In February 2018, Federal Reserve Chair Janet Yellen’s four years at the top of the central bank will come to an end. And sometime before then, President Donald Trump will nominate a replacement in what could be the most consequential economic decision of his presidency so far.
Or maybe it actually won’t be such a big deal.
Rick Rieder, global chief investment officer of fixed income at BlackRock (BLK), said Thursday that as markets have started to handicap the race to replace Yellen, it’s worth keeping in mind that unlike an elected office, the top spot at the Federal Reserve doesn’t bring with it the kind of regime change that some might expect.
“I think there’s one thing that’s really important about the institution of the Federal Reserve that I think is different than an elected official,” Rieder said.
“Elected officials oftentimes come in and talk about the prior person who occupied that seat and change it dramatically. At the Fed, the staff drives a lot of the thinking and so, at least for the near-term, I think [the impact a new Chair would have on markets] is muted.”
Meet the frontrunners for Fed Chair
Last week, The Wall Street Journal reported that Trump and Treasury Secretary Steven Mnuchin met with both Kevin Warsh, a former Fed governor, and Jerome Powell, a current Fed governor, to discuss their nomination to the top spot. A report from Bloomberg on Tuesday indicated that Warsh and Powell, along with Yellen and Trump’s top economic advisor Gary Cohn, were on a short list of candidates for the job. John Taylor, an economics professor at Stanford, is also reportedly under consideration for the job.

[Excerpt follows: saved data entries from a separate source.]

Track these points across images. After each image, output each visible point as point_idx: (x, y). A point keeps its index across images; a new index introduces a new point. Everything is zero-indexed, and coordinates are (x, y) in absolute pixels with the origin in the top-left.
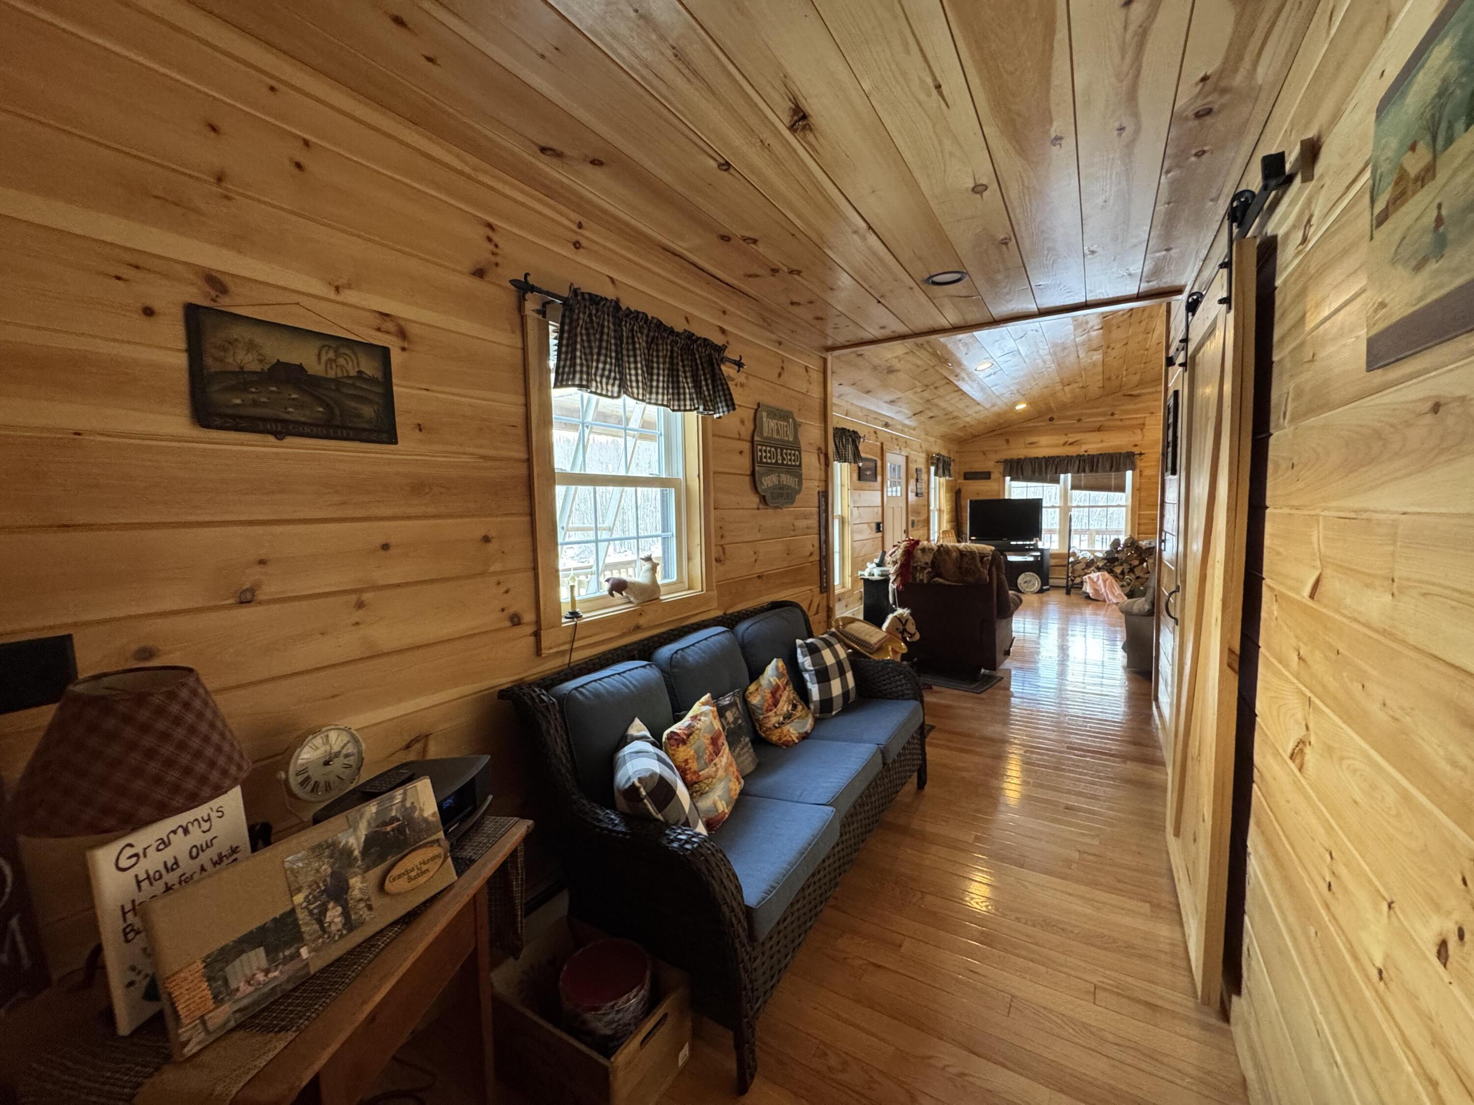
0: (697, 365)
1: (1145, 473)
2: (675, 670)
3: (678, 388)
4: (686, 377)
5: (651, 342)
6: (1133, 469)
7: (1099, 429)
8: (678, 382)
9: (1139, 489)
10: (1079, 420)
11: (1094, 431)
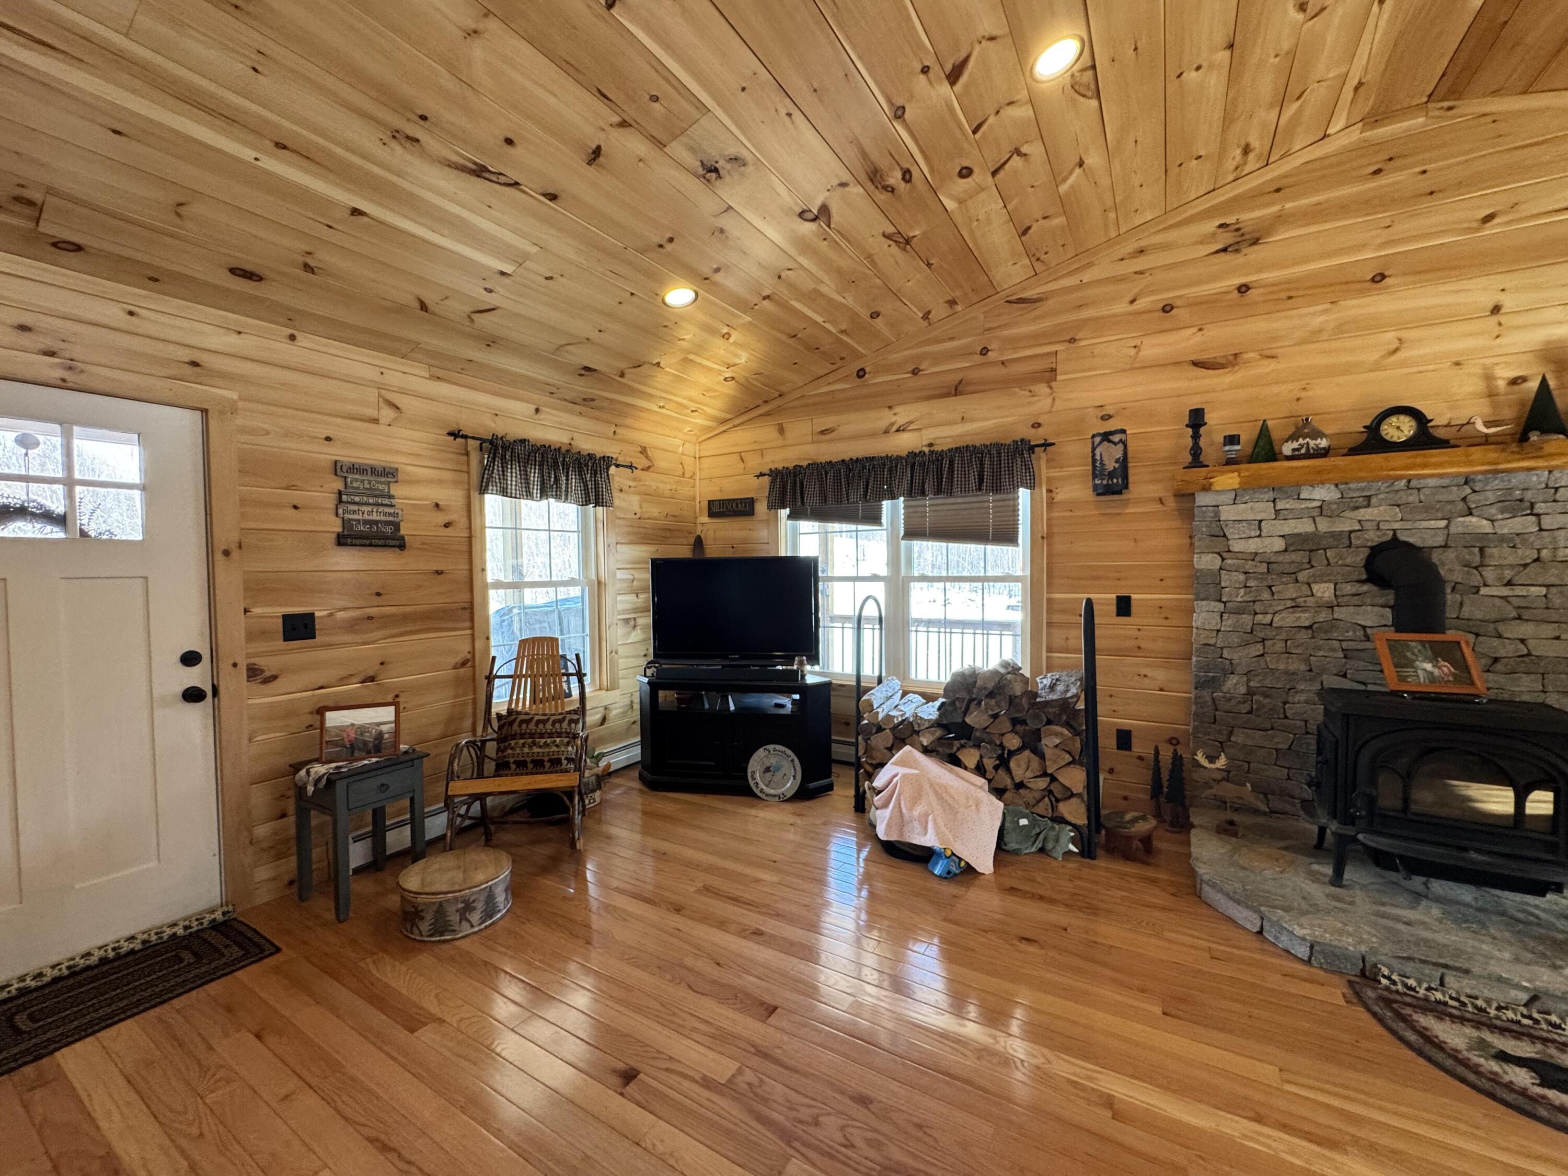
1: (1060, 496)
6: (1031, 486)
7: (957, 390)
9: (1048, 537)
10: (915, 372)
11: (947, 395)
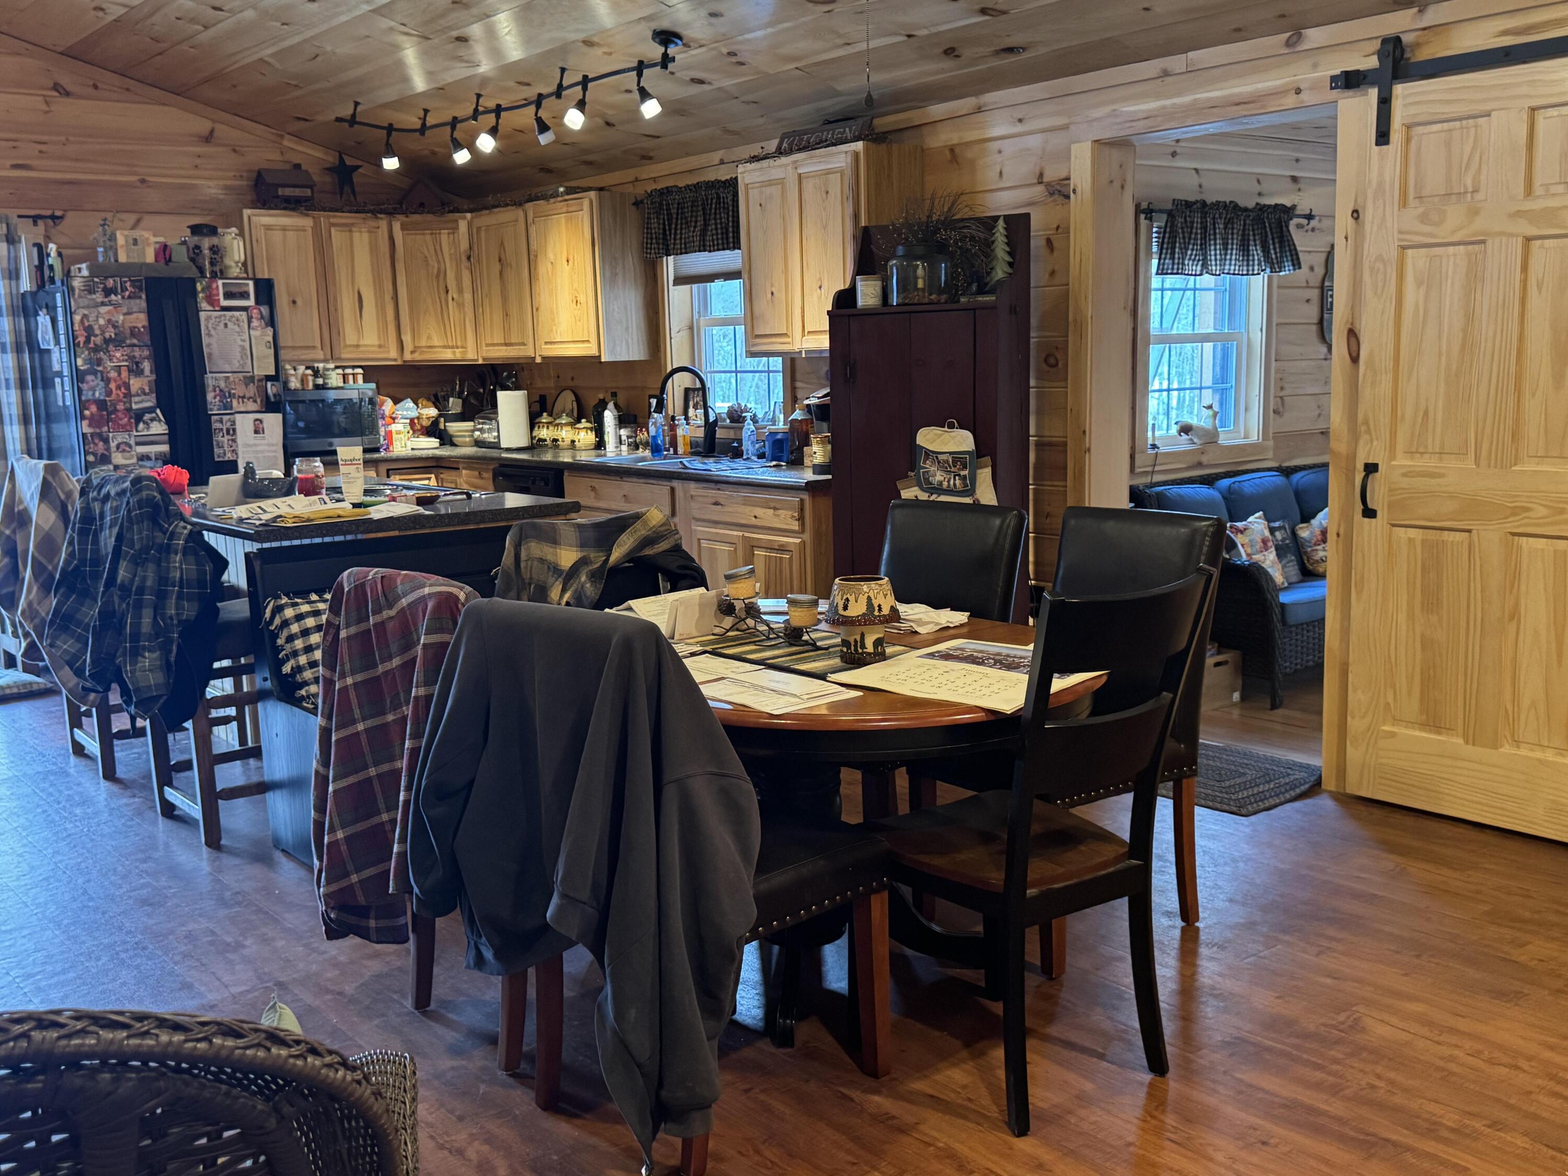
0: (1266, 232)
2: (1233, 497)
3: (1248, 255)
4: (1256, 245)
5: (1228, 223)
8: (1248, 250)
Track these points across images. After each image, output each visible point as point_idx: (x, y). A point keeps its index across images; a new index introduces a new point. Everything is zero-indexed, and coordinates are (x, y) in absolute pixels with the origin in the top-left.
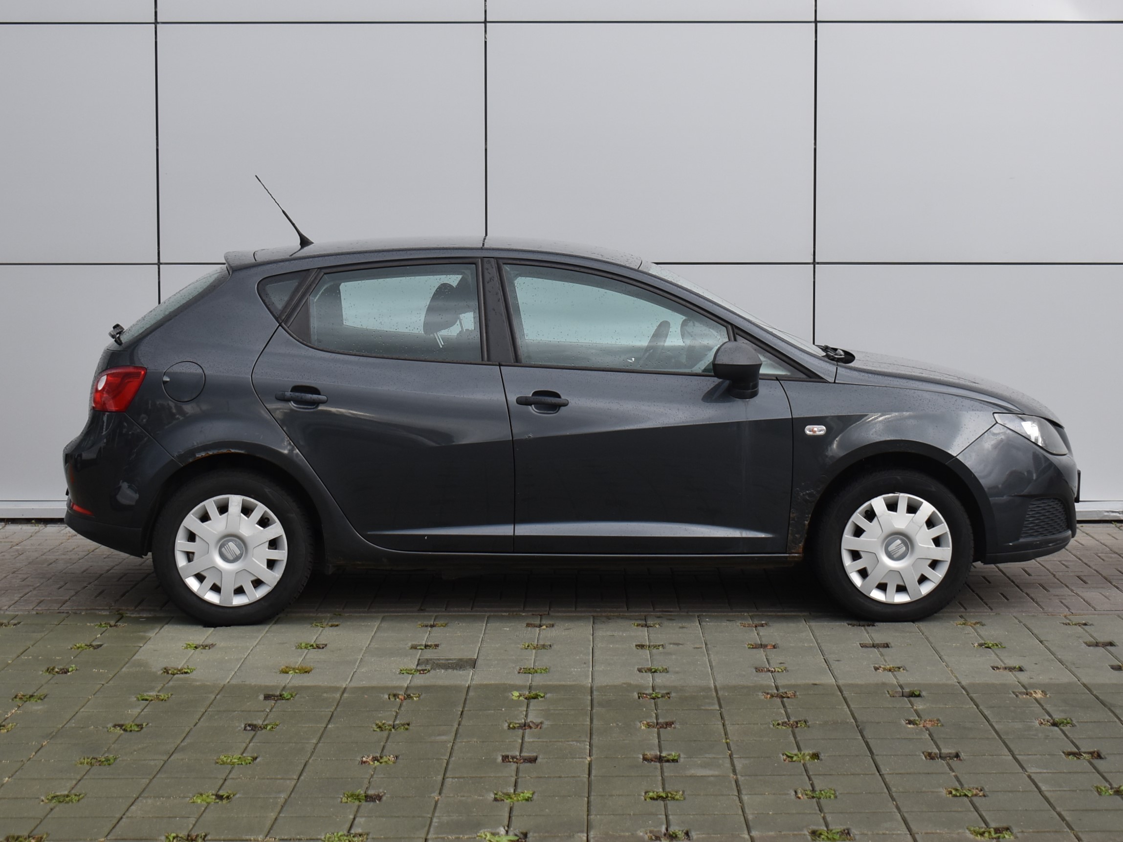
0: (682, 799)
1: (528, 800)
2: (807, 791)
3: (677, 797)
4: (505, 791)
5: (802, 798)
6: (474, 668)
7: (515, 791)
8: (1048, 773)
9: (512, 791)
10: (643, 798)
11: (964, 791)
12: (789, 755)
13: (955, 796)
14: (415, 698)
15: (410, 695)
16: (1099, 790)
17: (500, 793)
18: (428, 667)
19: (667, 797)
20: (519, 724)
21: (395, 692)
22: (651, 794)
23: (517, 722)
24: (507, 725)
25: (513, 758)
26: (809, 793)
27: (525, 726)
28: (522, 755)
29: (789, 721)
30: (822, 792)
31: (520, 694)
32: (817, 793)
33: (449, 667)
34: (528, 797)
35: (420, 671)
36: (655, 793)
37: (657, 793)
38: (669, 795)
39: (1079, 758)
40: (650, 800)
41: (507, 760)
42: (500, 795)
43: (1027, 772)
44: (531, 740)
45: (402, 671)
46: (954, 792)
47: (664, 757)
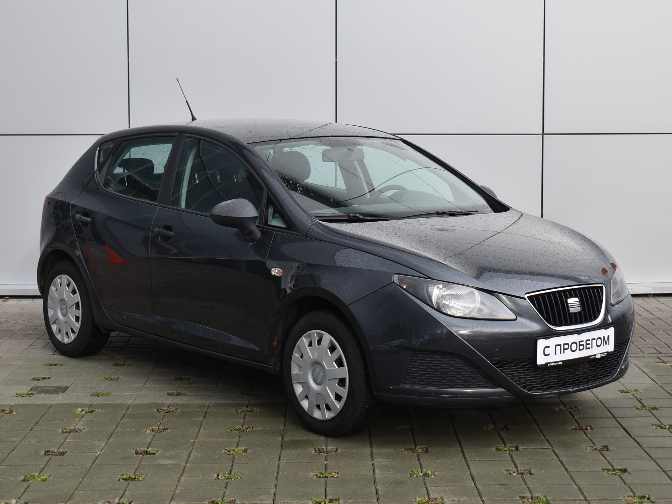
0: (142, 480)
1: (44, 480)
2: (226, 474)
3: (140, 478)
4: (32, 474)
5: (221, 479)
6: (64, 393)
7: (38, 475)
8: (386, 462)
9: (37, 475)
10: (118, 479)
11: (326, 474)
12: (229, 450)
13: (320, 477)
14: (14, 413)
15: (12, 411)
16: (413, 473)
17: (29, 476)
18: (36, 392)
19: (135, 478)
20: (70, 429)
21: (3, 409)
22: (125, 477)
23: (69, 428)
24: (62, 430)
25: (53, 452)
26: (227, 475)
27: (74, 431)
28: (58, 450)
29: (242, 428)
30: (235, 475)
31: (82, 409)
32: (232, 475)
33: (49, 392)
34: (45, 479)
35: (29, 395)
36: (128, 475)
37: (130, 475)
38: (137, 477)
39: (414, 452)
40: (123, 480)
41: (48, 454)
42: (28, 477)
43: (373, 461)
44: (70, 440)
45: (18, 395)
46: (318, 475)
47: (150, 451)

Warsh was appointed during the Bush administration and served with the Fed through the financial crisis, and while Bernanke called Warsh’s advice “invaluable” in his 2015 book “The Courage to Act,” he was critical of some of the Fed’s decisions to expand its quantitative easing program after the crisis period.
Widely-followed bond investor Jeffrey Gundlach, speaking at the Vanity Fair New Establishment Summit on Tuesday, said he thinks that current Minneapolis Fed president Neel Kashkari will be the next Fed chair. And while Kashkari’s odds to be the next Fed chair shot up in prediction markets following Gundlach’s comment, he did concede that, “I think I’m the only person on God’s green earth” who believes the next Fed chair will be Kashkari.
Rieder, however, did say that while Warsh and Powell appear to be the current favorites to succeed Yellen, “I think there’s always a chance that it’s another candidate.”